The reader might initially assume that Odes a Barcelona, 1840–2011 will only contain works written in Catalan, but the second and third odes – by Víctor Balaguer and Amalia O’Crowley, from the time of the Catalan Renaissance (Renaixença) – were written in Spanish. Perfect. However, while Abrams’ prologue refers to more recent Spanish odes (he omits the excellent “Nostalgia urbana” [Urban Nostalgia], by Joaquim Marco, included in El muro de Berlín [The Berlin Wall]), he does not subsequently include them. A pity. In any event, as an ensemble it cuts a dash and is representative of both the great literary movements and the city’s successive mutations.

The first poem is “Barcelona”, by the patriarch Joaquim Rubió i Ors, published on 2 February 1840 in the Diario de Barcelona periodical. This groundbreaking ode already featured two of the subgenre’s most recurring chronotopes: the sea and Montjuïc. A proclamation of brazen romanticism, Rubió’s anachronistic take on the city focuses on a now-endangered glorious past. The accumulation of images from an idealised era intensifies the drama inherent in the ubi sunt, a classic cliché through which the poet seeks to act upon their present. This city is now a “crownless countess”, but “there was a time when you shared the sceptre of the sea with Venice”. Rubió’s intent is to call upon his contemporaries to make Barcelona a great Mediterranean capital once again.

Rubió’s ode is an exercise in civic poetry, seeking, in this instance, to encourage, or instil awareness, and which, in subsequent efforts, as the subgenre became more consolidated, would serve to denounce, proclaim, call upon or craft a message for the collective. Many of the odes set in Barcelona (even the most anodyne ones) have performed this function, from the perennially enrapturing Joan Maragall to the reflection of Lluís Jou (“Tingues cor mediterrani, Barcelona” [Have a Mediterranean heart, Barcelona]), via the schematic and politicised concatenation of Joan Brossa or the brilliant historical heart devised by José Agustín Goytisolo to praise intermingling as the city’s moral backbone.

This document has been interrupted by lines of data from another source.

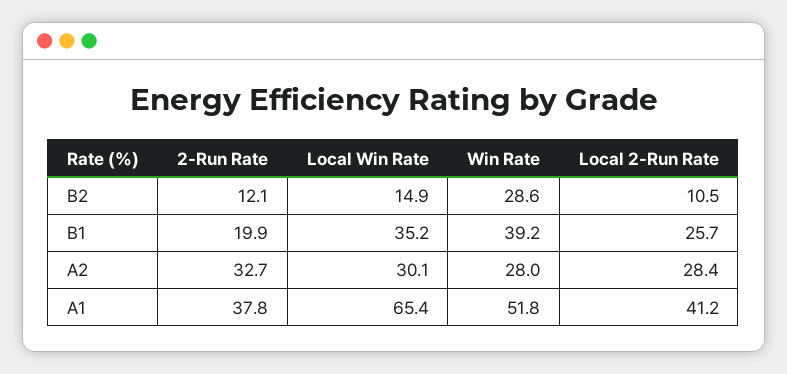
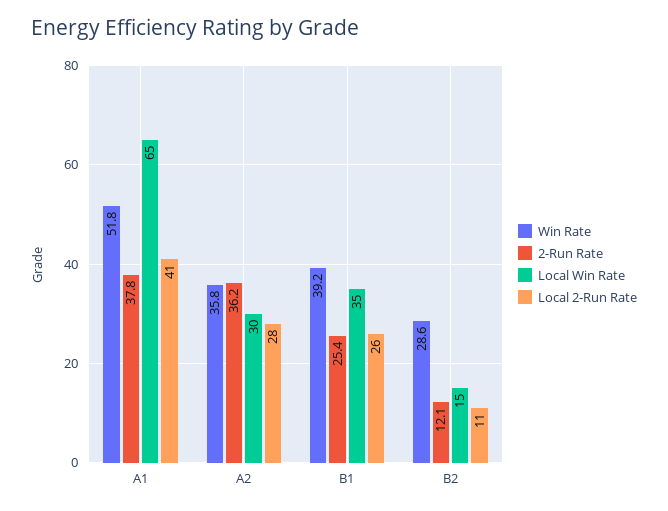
2-Run Rate, B1: 19.9 -> 25.4
2-Run Rate, A2: 32.7 -> 36.2
Win Rate, A2: 28 -> 35.8

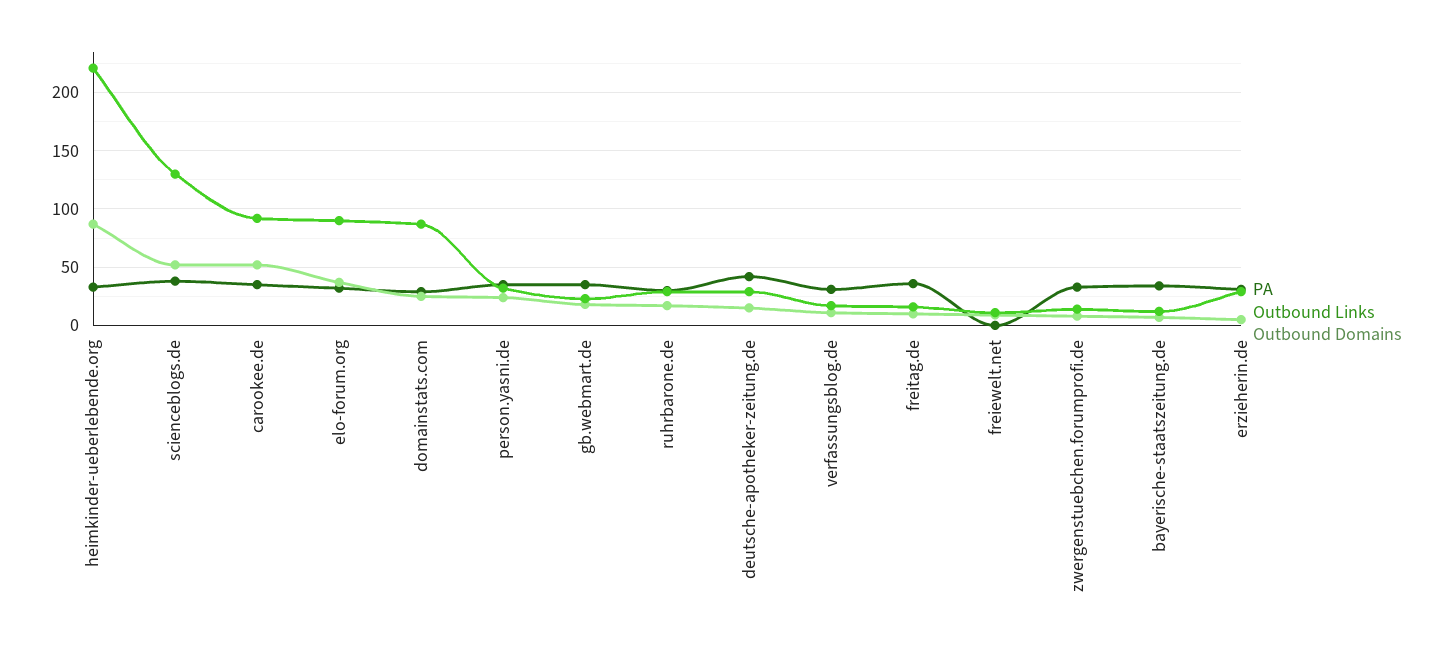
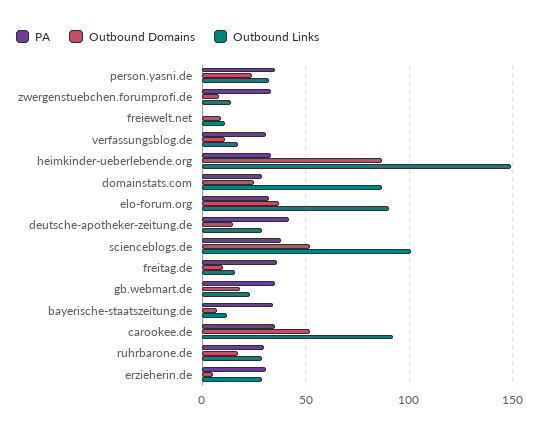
Outbound Links, heimkinder-ueberlebende.org: 220 -> 150
Outbound Links, scienceblogs.de: 130 -> 100

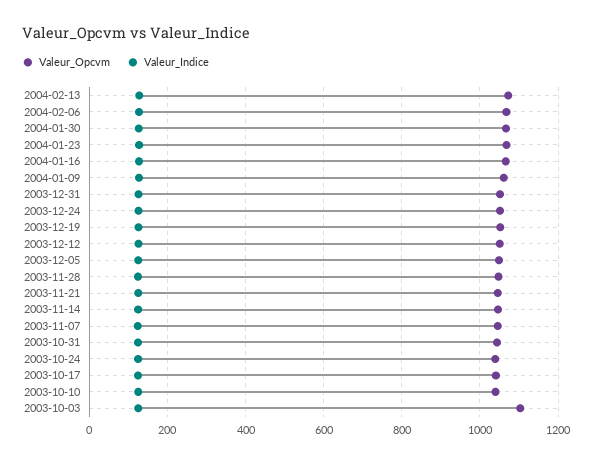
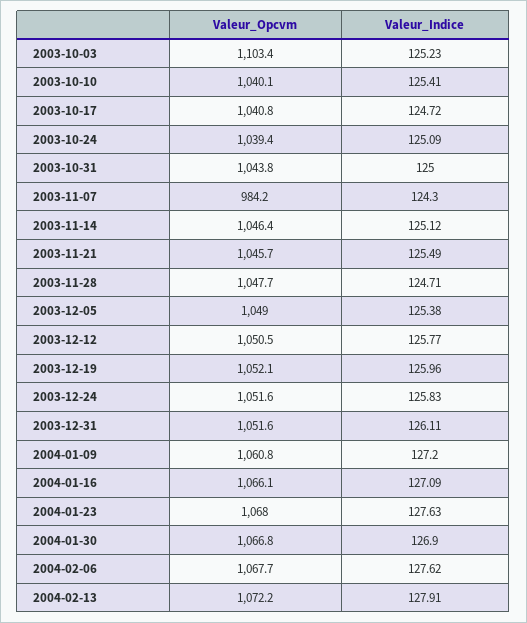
Valeur_Opcvm, 2003-11-07: 1040 -> 984.2

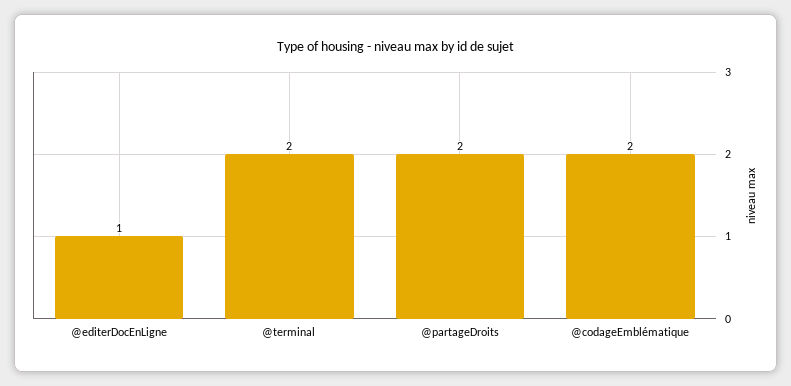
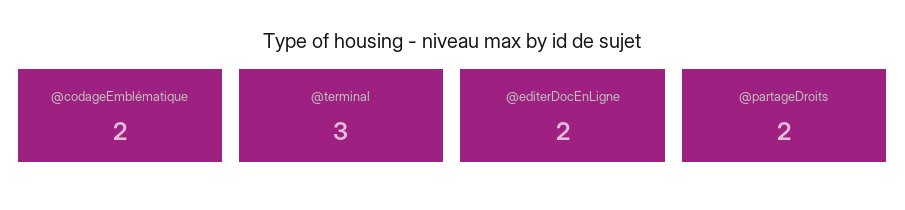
@editerDocEnLigne: 1 -> 2
@terminal: 2 -> 3

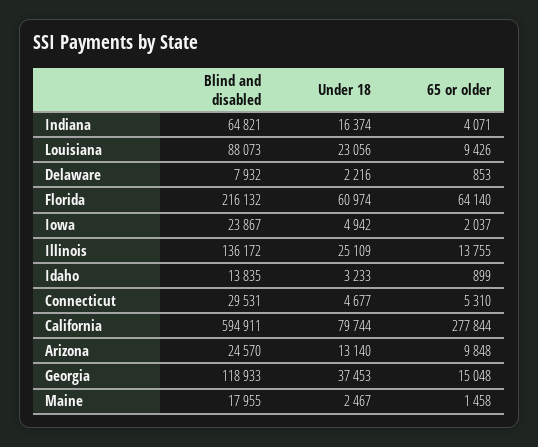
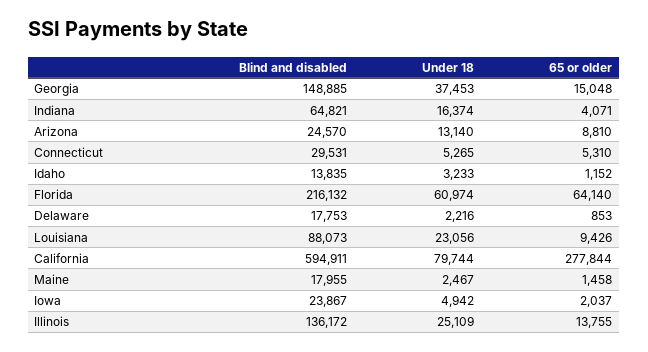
Blind and disabled, Delaware: 7932 -> 17753
65 or older, Idaho: 899 -> 1152
Under 18, Connecticut: 4677 -> 5265
65 or older, Arizona: 9848 -> 8810
Blind and disabled, Georgia: 118933 -> 148885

I wondered at the time, and have yet to find a clear answer, why the great symbolists of modern poetry did not write odes to Barcelona. It is through the symbol, as Octavio Paz explained, that poetry becomes a mechanism for the analysis of contemporary subjectivity. Perhaps the exploration of one’s own individuality is overcome by such a potent, accelerated and plural symbolic whole as the city undoubtedly is. How­ever, for more than a century now, it has been impossible to understand contemporary subjectivity outside the urban circumstance. The subgenre of the ode to Barcelona (unlike the ode to New York, for example) did not find it easy to solve this theoretical paradox. I would say that it has done so through a more meditative poetry. And some of the finest poems in the book – the sublime and magnetic ode by Enric Casasses, those by Joan Margarit and David Castillo – express precisely that. They represent the most valuable transformation of a poetic tradition which now, thanks to this book, we can plot in detail.

Note

“I amb tos pecats, nostra!”[And with your sins, ours!], from the second-last line of “Oda nova a Barcelona” [New Ode to Barcelona], by Joan Maragall.